Material supplied:
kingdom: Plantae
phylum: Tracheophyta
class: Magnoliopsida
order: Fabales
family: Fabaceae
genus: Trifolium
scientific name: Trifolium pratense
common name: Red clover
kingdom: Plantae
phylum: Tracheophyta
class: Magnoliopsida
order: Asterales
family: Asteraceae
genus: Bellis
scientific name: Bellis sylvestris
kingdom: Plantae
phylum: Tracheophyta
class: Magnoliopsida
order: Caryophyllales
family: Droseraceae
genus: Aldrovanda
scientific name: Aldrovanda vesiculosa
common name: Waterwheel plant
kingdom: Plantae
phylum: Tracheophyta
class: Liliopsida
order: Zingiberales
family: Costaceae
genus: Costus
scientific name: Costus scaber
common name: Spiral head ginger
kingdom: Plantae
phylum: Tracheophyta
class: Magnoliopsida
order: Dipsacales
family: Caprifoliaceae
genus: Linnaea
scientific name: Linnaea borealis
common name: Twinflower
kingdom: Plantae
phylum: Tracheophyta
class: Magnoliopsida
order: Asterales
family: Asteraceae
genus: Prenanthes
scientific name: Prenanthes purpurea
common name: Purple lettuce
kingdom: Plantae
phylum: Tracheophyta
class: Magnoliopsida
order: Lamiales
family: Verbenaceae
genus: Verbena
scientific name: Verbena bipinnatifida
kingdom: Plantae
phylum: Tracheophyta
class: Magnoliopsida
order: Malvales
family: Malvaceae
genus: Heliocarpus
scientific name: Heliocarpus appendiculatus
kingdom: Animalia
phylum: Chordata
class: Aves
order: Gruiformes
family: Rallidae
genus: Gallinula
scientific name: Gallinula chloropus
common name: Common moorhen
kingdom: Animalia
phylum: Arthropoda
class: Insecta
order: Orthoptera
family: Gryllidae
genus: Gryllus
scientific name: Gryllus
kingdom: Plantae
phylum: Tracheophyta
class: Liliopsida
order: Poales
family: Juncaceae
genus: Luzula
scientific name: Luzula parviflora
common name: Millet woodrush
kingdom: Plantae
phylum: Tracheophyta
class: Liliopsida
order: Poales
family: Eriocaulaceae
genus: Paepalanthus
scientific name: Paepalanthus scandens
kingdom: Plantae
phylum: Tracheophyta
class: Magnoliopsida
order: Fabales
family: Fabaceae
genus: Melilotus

What to do: Convert the lines above, from the line containing "genus: Costus" through the line containing "scientific name: Luzula parviflora", into a JSON list of strings with one string per line and no blank lines. Include only those lines.

Answer in full:
[
  "genus: Costus",
  "scientific name: Costus scaber",
  "common name: Spiral head ginger",
  "kingdom: Plantae",
  "phylum: Tracheophyta",
  "class: Magnoliopsida",
  "order: Dipsacales",
  "family: Caprifoliaceae",
  "genus: Linnaea",
  "scientific name: Linnaea borealis",
  "common name: Twinflower",
  "kingdom: Plantae",
  "phylum: Tracheophyta",
  "class: Magnoliopsida",
  "order: Asterales",
  "family: Asteraceae",
  "genus: Prenanthes",
  "scientific name: Prenanthes purpurea",
  "common name: Purple lettuce",
  "kingdom: Plantae",
  "phylum: Tracheophyta",
  "class: Magnoliopsida",
  "order: Lamiales",
  "family: Verbenaceae",
  "genus: Verbena",
  "scientific name: Verbena bipinnatifida",
  "kingdom: Plantae",
  "phylum: Tracheophyta",
  "class: Magnoliopsida",
  "order: Malvales",
  "family: Malvaceae",
  "genus: Heliocarpus",
  "scientific name: Heliocarpus appendiculatus",
  "kingdom: Animalia",
  "phylum: Chordata",
  "class: Aves",
  "order: Gruiformes",
  "family: Rallidae",
  "genus: Gallinula",
  "scientific name: Gallinula chloropus",
  "common name: Common moorhen",
  "kingdom: Animalia",
  "phylum: Arthropoda",
  "class: Insecta",
  "order: Orthoptera",
  "family: Gryllidae",
  "genus: Gryllus",
  "scientific name: Gryllus",
  "kingdom: Plantae",
  "phylum: Tracheophyta",
  "class: Liliopsida",
  "order: Poales",
  "family: Juncaceae",
  "genus: Luzula",
  "scientific name: Luzula parviflora"
]